- _Document_
14546/01  du 27/11/2001

Examen dans le cadre de l'article 88-4 de la Constitution

Texte déposé au Sénat le 29/01/2002
Examen : 04/04/2002 (délégation pour l'Union européenne)


Justice et affaires intérieures

Communication de M. Hubert Haenel sur le texte E 1920
relatif à Europol (participation aux équipes communes d'enquête, procédure de révision de la Convention Europol)

Texte E 1920 - COM 14546/01 EUROPOL 97

(Réunion du 4 avril 2002)

Le texte E 1920 traite de deux questions totalement distinctes qu'il nous faut examiner successivement.

La première concerne la participation d'Europol aux équipes communes d'enquête. Je vous rappelle que la création d'équipes communes était déjà prévue par le traité d'Amsterdam et qu'elle a été inscrite à l'article 13 de la Convention relative à l'entraide judiciaire en matière pénale qui a été conclue le 29 mai 2000. L'absence de ratification par tous les États membres de cette Convention a d'ailleurs entraîné le dépôt d'un projet de décision-cadre que nous avons examiné par procédure écrite en décembre dernier.

Le texte E 1920 propose de modifier la Convention Europol afin de permettre à cet organisme, d'une part, de participer à titre d'appui aux équipes communes d'enquête, et, d'autre part, de demander aux autorités compétentes des États membres concernés de mener ou de coordonner des enquêtes dans des affaires précises.

Les agents d'Europol seront habilités à prêter leur concours à toutes les activités et à échanger des informations avec tous les membres de l'équipe commune d'enquête. Toutefois, ils ne pourront exercer eux-mêmes des mesures coercitives liées à l'arrestation et à la détention. En outre, au cours des opérations d'une équipe commune d'enquête, et par dérogation aux dispositions sur leurs privilèges et immunités, les agents d'Europol seront assimilés aux agents de l'État membre d'intervention en ce qui concerne les infractions dont ils seraient victimes ou qu'ils commettraient. Europol devrait d'ailleurs rembourser les dommages que ses agents pourraient causer sur le territoire d'un État membre.

La participation d'Europol aux équipes communes d'enquêtes permettra à l'0ffice européen de Police de gagner en efficacité en collectant et en répercutant davantage d'informations directement opérationnelles. Nous ne pouvons donc qu'être favorables à cette disposition.

La deuxième modification à la Convention Europol qui est proposée par le texte E 1920 pose des problèmes d'une toute autre nature. Il s'agit en effet de changer la procédure de révision de la Convention Europol.

- _Travail à faire_
A - Relevez toutes les dates complètes (jour, mois et année) mentionnées dans le document, en citant chaque date une seule fois.
B - D'après le document, à quel article de la Convention relative à l'entraide judiciaire en matière pénale la création d'équipes communes a-t-elle été inscrite ?
C - Reproduisez le passage du document qui commence par « Justice et affaires » et se termine par « la Convention Europol) ».

- _Informations fournies_
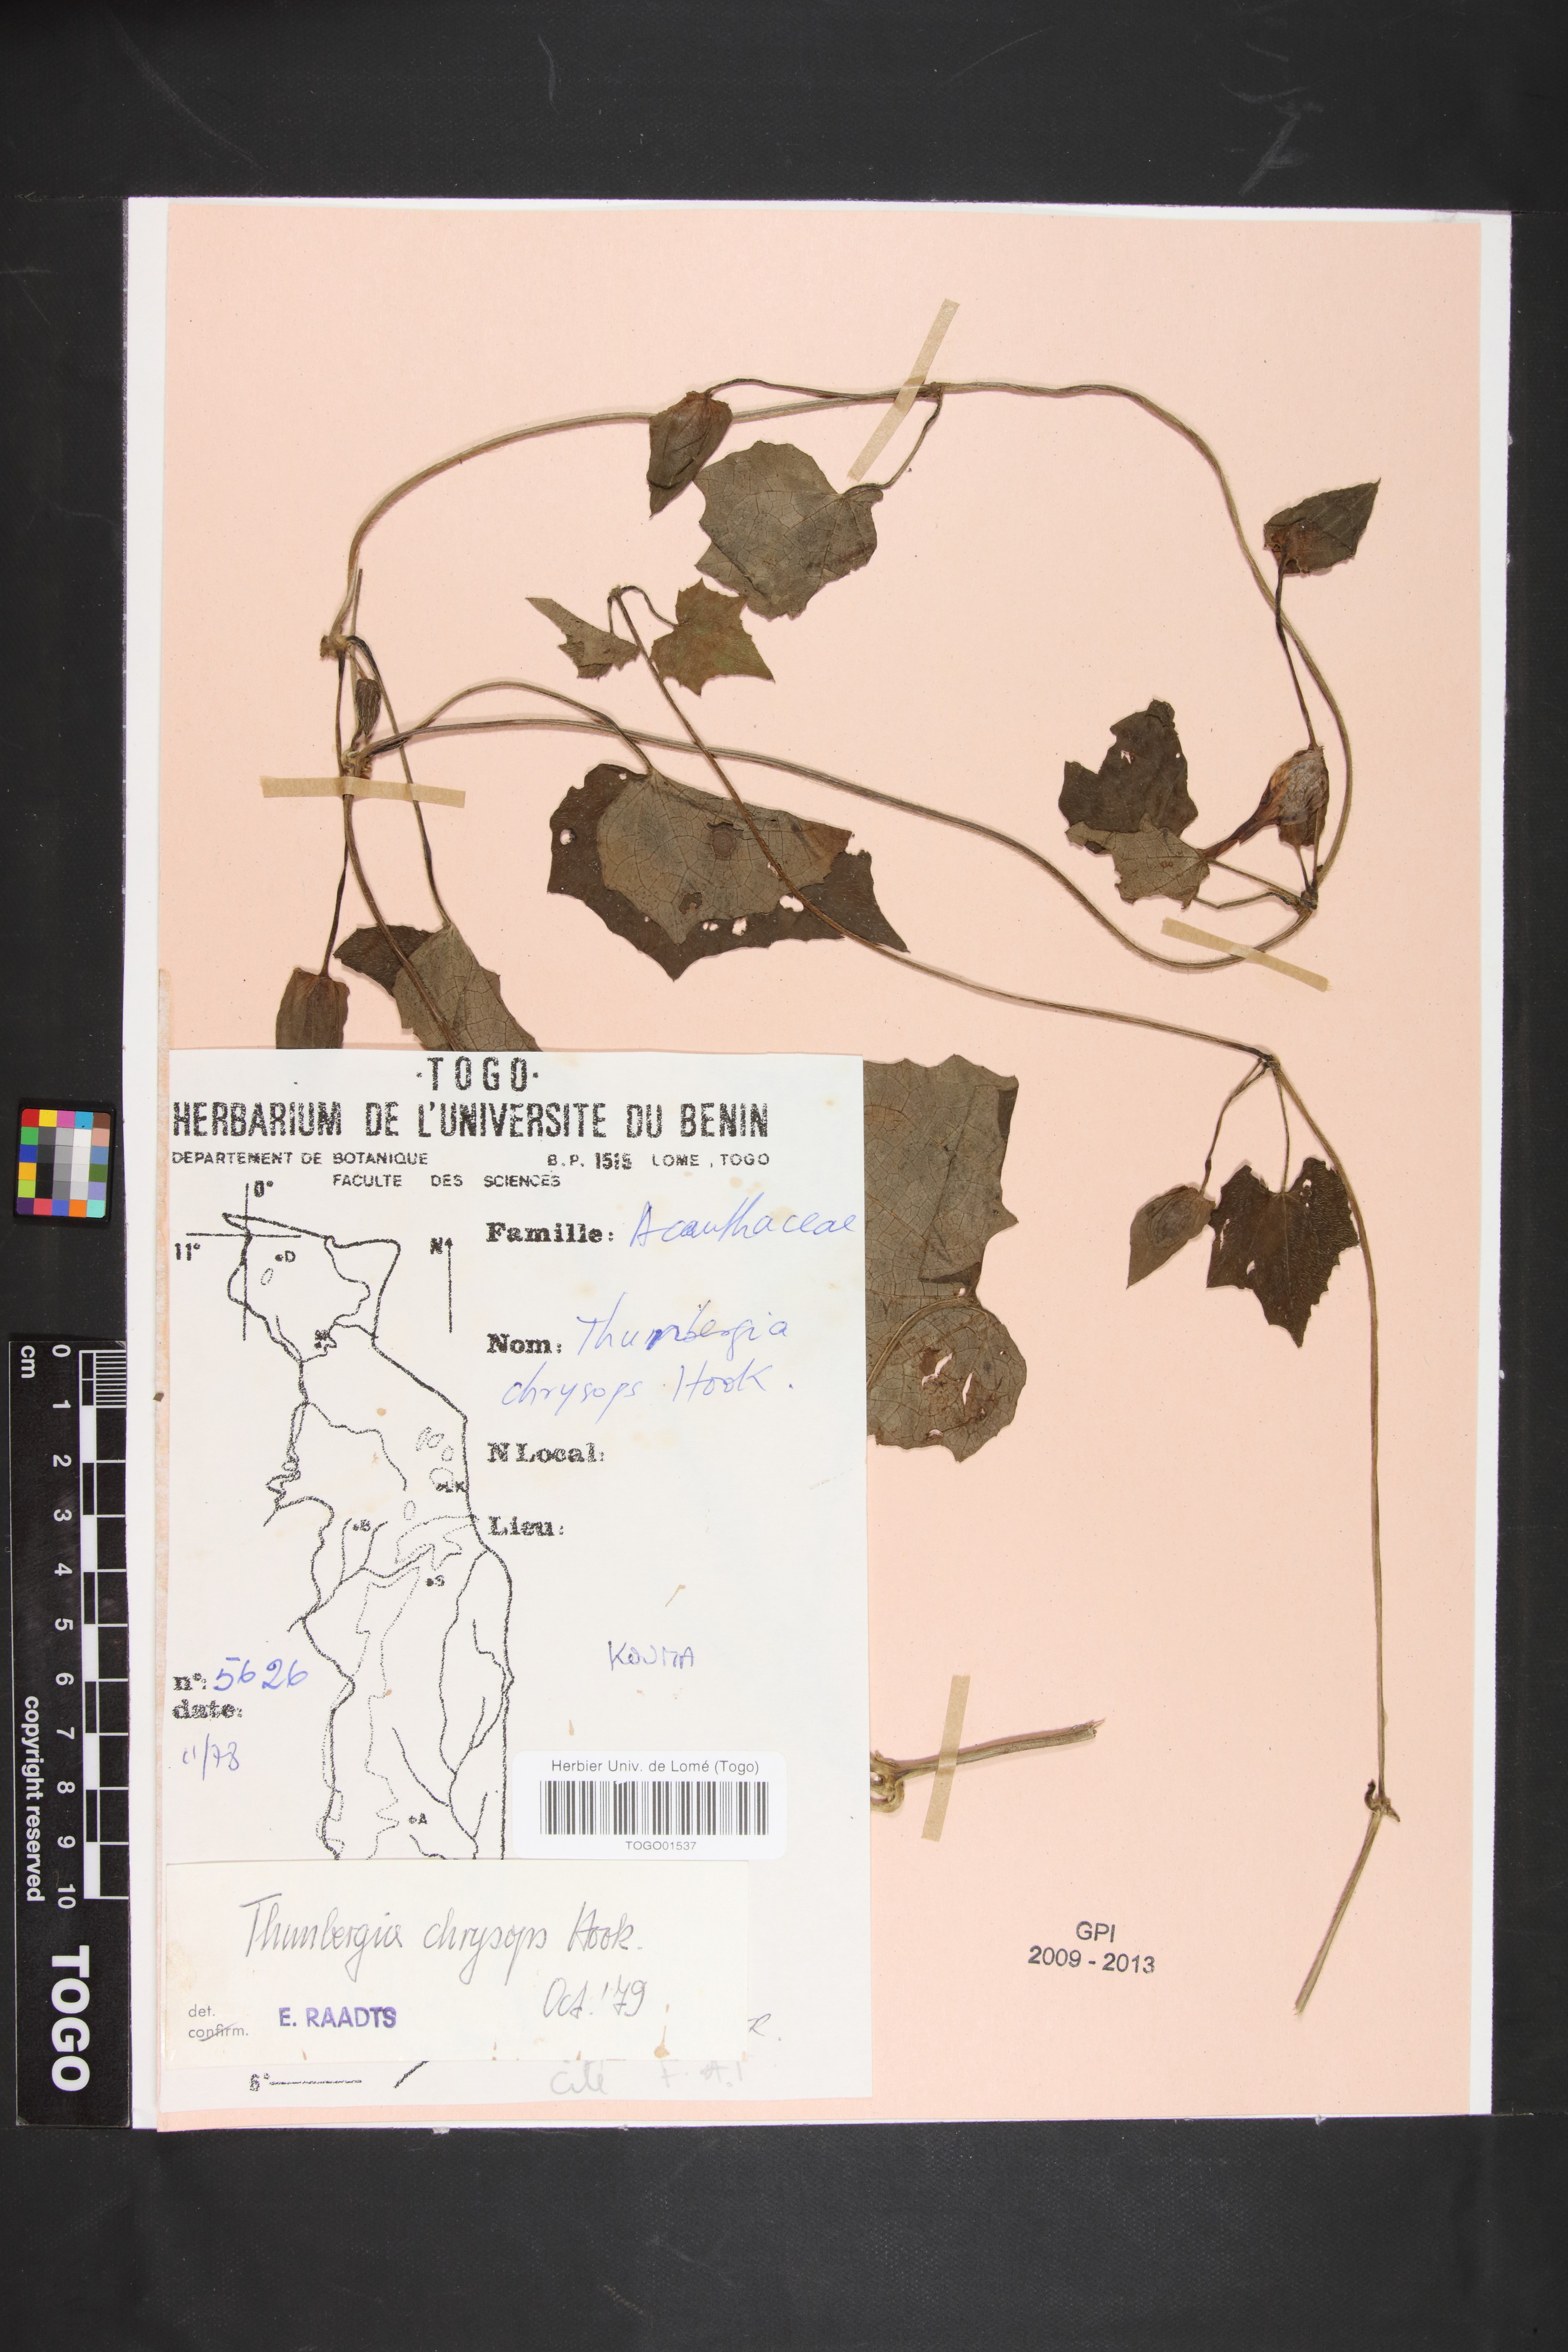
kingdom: Plantae
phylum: Tracheophyta
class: Magnoliopsida
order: Lamiales
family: Acanthaceae
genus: Thunbergia
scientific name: Thunbergia chrysops
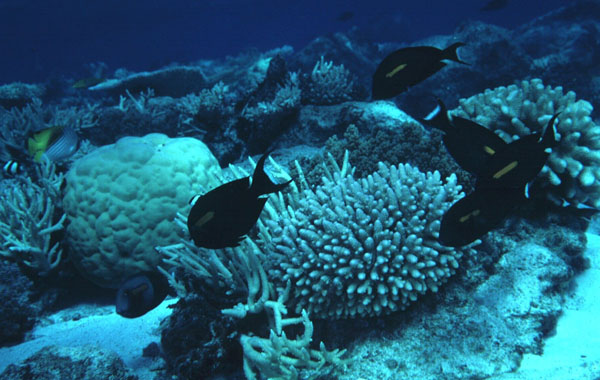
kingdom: Animalia
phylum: Chordata
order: Perciformes
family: Acanthuridae
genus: Acanthurus
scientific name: Acanthurus olivaceus
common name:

- _Réponses à l'exercice_
A - 27/11/2001, 29/01/2002, 04/04/2002 (4 avril 2002), 29 mai 2000

B - À l'article 13.

C -
Justice et affaires intérieures

Communication de M. Hubert Haenel sur le texte E 1920
relatif à Europol (participation aux équipes communes d'enquête, procédure de révision de la Convention Europol)